“Connection” seems to be a running theme in the career of Rizwan Jan. A security specialist, Jan began his career as a desktop support analyst connecting computers to networks and now, as the interim Chief Information Officer at the Henry M. Jackson Foundation for the Advancement of Military Medicine, he’s working to cultivate a company culture built around “connections,” both from a technological and personal perspective.
Jan started at HJF, a not-for-profit organization devoted to advancing developments in military medicine, two years ago, serving as Chief Information Security Officer before stepping into the CIO role. When he arrived, he was, in his own words, a “one-man security shop,” but has since built a “small, but mighty” team of 20, the likes of whom he works to mentor via connections with not just him, but each other. Together, he and his team have made massive waves throughout HJF, with Jan having led efforts to build the company’s sophisticated cybersecurity program from the ground up in addition to developing a Security Awareness Program and, in recent months, overhauling the entire IT department.

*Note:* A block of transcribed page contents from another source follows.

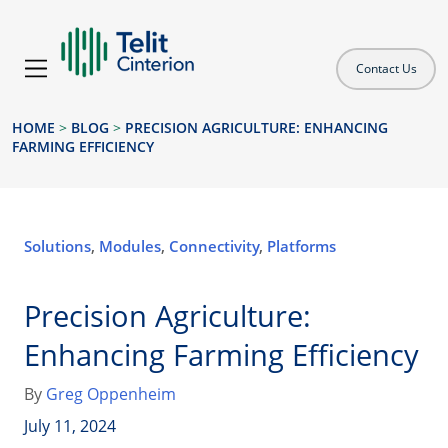
Contact Us
HOME
>
BLOG
>
PRECISION AGRICULTURE: ENHANCING
FARMING EFFICIENCY
Solutions
,
Modules
,
Connectivity
,
Platforms
Precision Agriculture:
Enhancing Farming Efficiency
By
Greg Oppenheim
July 11, 2024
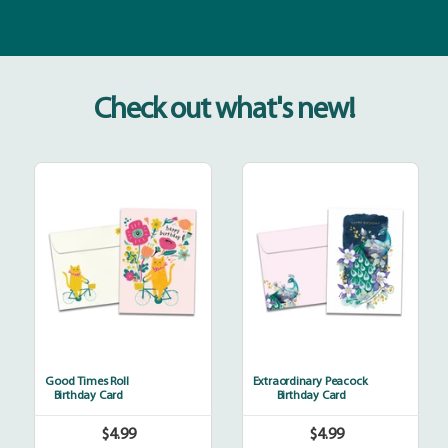
Check out what's new!
Good
Extraordinary
Times
Peacock
Roll
Good Times Roll
Extraordinary Peacock
Birthday Card
Birthday Card
$4.99
$4.99
Regular
Regular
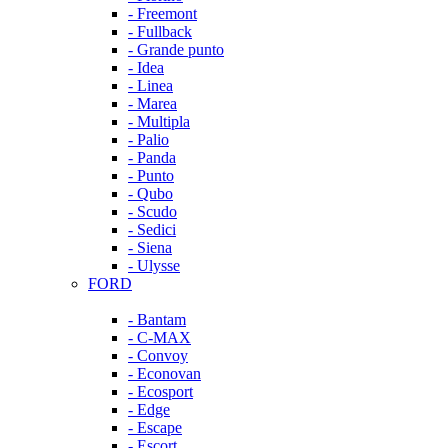
- Freemont
- Fullback
- Grande punto
- Idea
- Linea
- Marea
- Multipla
- Palio
- Panda
- Punto
- Qubo
- Scudo
- Sedici
- Siena
- Ulysse
FORD
- Bantam
- C-MAX
- Convoy
- Econovan
- Ecosport
- Edge
- Escape
- Escort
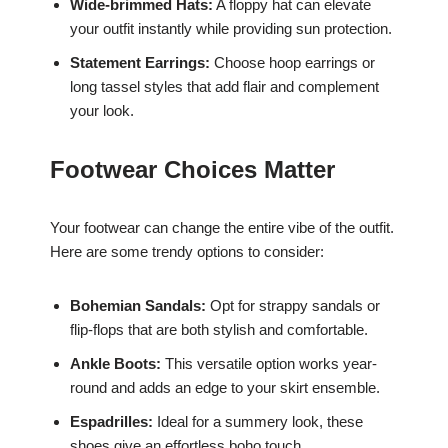
Wide-brimmed Hats:
A floppy hat can elevate
your outfit instantly while providing sun protection.
Statement Earrings:
Choose hoop earrings or
long tassel styles that add flair and complement
your look.
Footwear Choices Matter
Your footwear can change the entire vibe of the outfit.
Here are some trendy options to consider:
Bohemian Sandals:
Opt for strappy sandals or
flip-flops that are both stylish and comfortable.
Ankle Boots:
This versatile option works year-
round and adds an edge to your skirt ensemble.
Espadrilles:
Ideal for a summery look, these
shoes give an effortless boho touch.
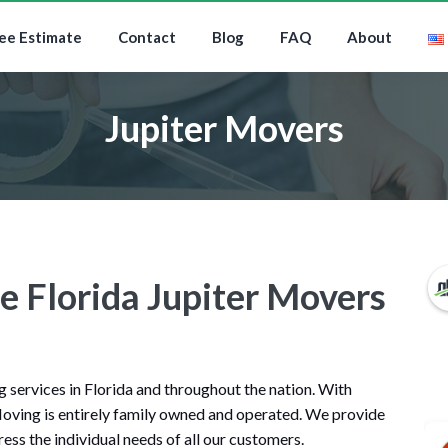
ee Estimate
Contact
Blog
FAQ
About
Jupiter Movers
e Florida Jupiter Movers
services in Florida and throughout the nation. With
oving is entirely family owned and operated. We provide
ess the individual needs of all our customers.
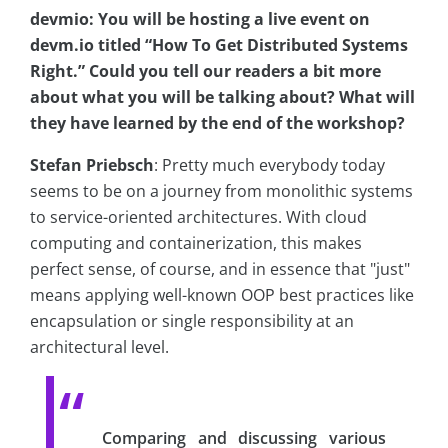
devmio: You will be hosting a live event on
devm.io titled “How To Get Distributed Systems
Right.” Could you tell our readers a bit more
about what you will be talking about? What will
they have learned by the end of the workshop?
Stefan Priebsch
: Pretty much everybody today
seems to be on a journey from monolithic systems
to service-oriented architectures. With cloud
computing and containerization, this makes
perfect sense, of course, and in essence that "just"
means applying well-known OOP best practices like
encapsulation or single responsibility at an
architectural level.
Comparing and discussing various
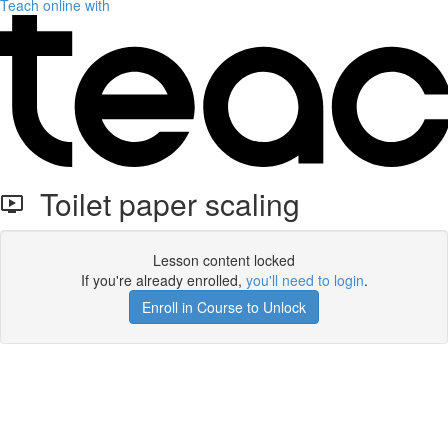
Teach online with
Toilet paper scaling
Lesson content locked
If you're already enrolled,
you'll need to login
.
Enroll in Course to Unlock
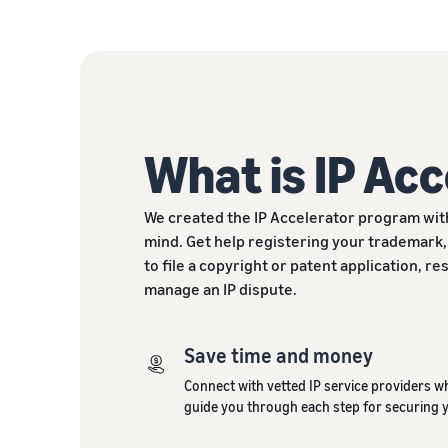
What is IP Ac
We created the IP Accelerator program wit
mind. Get help registering your trademark,
to file a copyright or patent application, r
manage an IP dispute.
Save time and money
Connect with vetted IP service providers w
guide you through each step for securing 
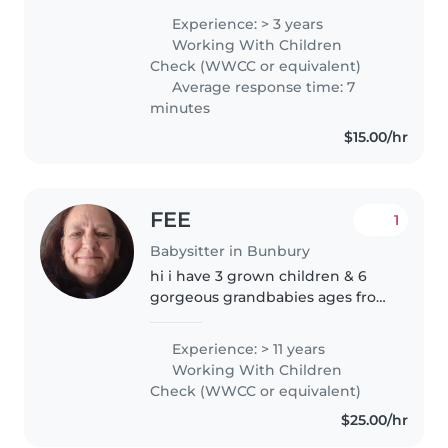
Experience: > 3 years
Working With Children
Check (WWCC or equivalent)
Average response time: 7
minutes
$15.00/hr
FEE
1
Babysitter in Bunbury
hi i have 3 grown children & 6
gorgeous grandbabies ages from
14yrs to 3yrs.. i've worked with
children in the childcare
Experience: > 11 years
industry & with school aged
Working With Children
children doing before/after
Check (WWCC or equivalent)
school..
$25.00/hr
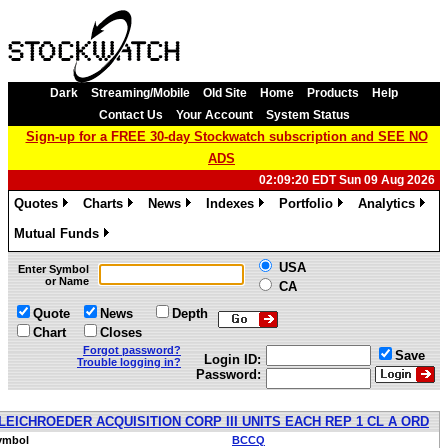
Dark
Streaming/Mobile
Old Site
Home
Products
Help
Contact Us
Your Account
System Status
Sign-up for a FREE 30-day Stockwatch subscription and SEE NO
ADS
02:09:20 EDT Sun 09 Aug 2026
Quotes
Charts
News
Indexes
Portfolio
Analytics
»
»
»
»
»
»
Mutual Funds
»
USA
Enter Symbol
or Name
CA
Quote
News
Depth
Chart
Closes
Forgot password?
Save
Login ID:
Trouble logging in?
Password:
LEICHROEDER ACQUISITION CORP III UNITS EACH REP 1 CL A ORD
ymbol
BCCQ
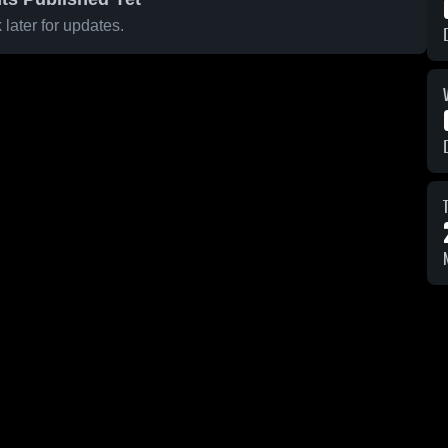
later for updates.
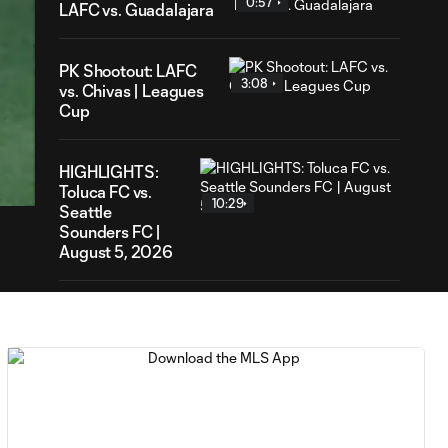
0:57
LAFC vs. Guadalajara
PK Shootout: LAFC
3:08
vs. Chivas | Leagues
Cup
41
ration
HIGHLIGHTS:
Toluca FC vs.
10:29
Seattle
Sounders FC |
August 5, 2026
MATCH SNAPSHOT:
0:59
Toluca FC vs. Seattle
FC
Goal: F. Viñas vs. SEA,
0:55
90+3'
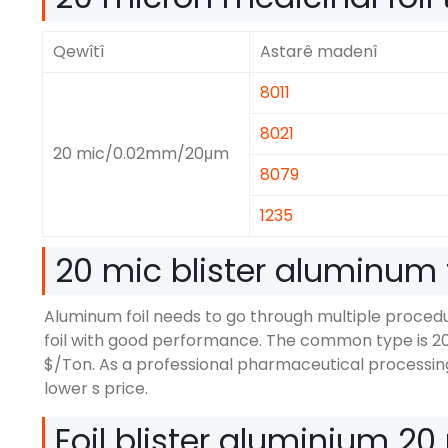
Qewîtî
Astarê madenî
8011
8021
20
mic/0.02mm/20μm
8079
1235
20
mic blister aluminum f
Aluminum foil needs to go through multiple proce
foil with good performance
.
The common type is
2
$/
Ton
.
As a professional pharmaceutical processin
lower s price
.
Foil blister aluminium 20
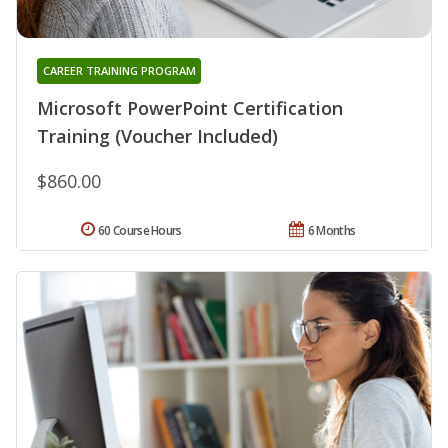
CAREER TRAINING PROGRAM
Microsoft PowerPoint Certification
Training (Voucher Included)
$860.00
60 Course Hours
6 Months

That overhaul involves the recruitment and motivation of new team members, a process that Jan cherishes. “One thing that is extremely important that I look for is hunger,” he says. “They need to be hungry to grow as individuals and hungry to deliver results.”
Jan’s characterizes his management style as having a “build and release.” He explains, “I’m not working to tear down and build back up an employee, like I’ve seen other leaders do. I believe in building a person up to discover their talents and give them confidence to drive forward.”
The release, he says, involves allowing them to flourish within individual opportunities, “whether it’s running a security program, implementing a process, or delivering industry presentations.” It’s in this “release” that Jan demonstrates his trust in the employee, a key component in what he deems as the three core values of leadership.
In addition to trust, Jan emphasizes the importance of delivering messages and expectations clearly and concisely, as well as his ability to execute in terms of the promises he’s made to his employees. These are the lessons, he says, he took away from his two mentors, one of which he still works with to this day. These mentors, he says, helped guide him in matters of career advancement, as well as questions on which certifications would best serve his career. As such, he says it’s important to “pay it forward” by doing the same for his own team.
Jan’s approach, however, encompasses more than just the mentor/mentee relationship, which he says can sometimes be one-sided. At HJF, he helped institute what he calls the Buddy Program in his department, which involves pairing a seasoned team member with someone who’s new to the industry. “The seasoned team member helps their buddy grow and learn about the organization, while the new employee can teach them new techniques that they have learned, whether it be in technology, a new app, or some other skill they bring to the workforce. This allows for constant learning and innovation on both sides.”
The Buddy Program, he adds, serves to “foster an environment of employee empowerment, motivation, and transparency.”
The word “environment” is important here, as Jan’s approach relies building a network of employees that’s as well-connected as any technological hub. “I believe in giving people direction and supporting their growth; in return, you have built a team that cares about the company and about you.”
As a security specialist, Jan’s entire business is protection. That sense of guardianship extends also to his team. “I always tell my team to make risk informed decisions and even if that decision is wrong, I will always support them. This in turn empowers people and motivates them to strive for the best. Trust and respect at all levels is the core of my leadership existence.”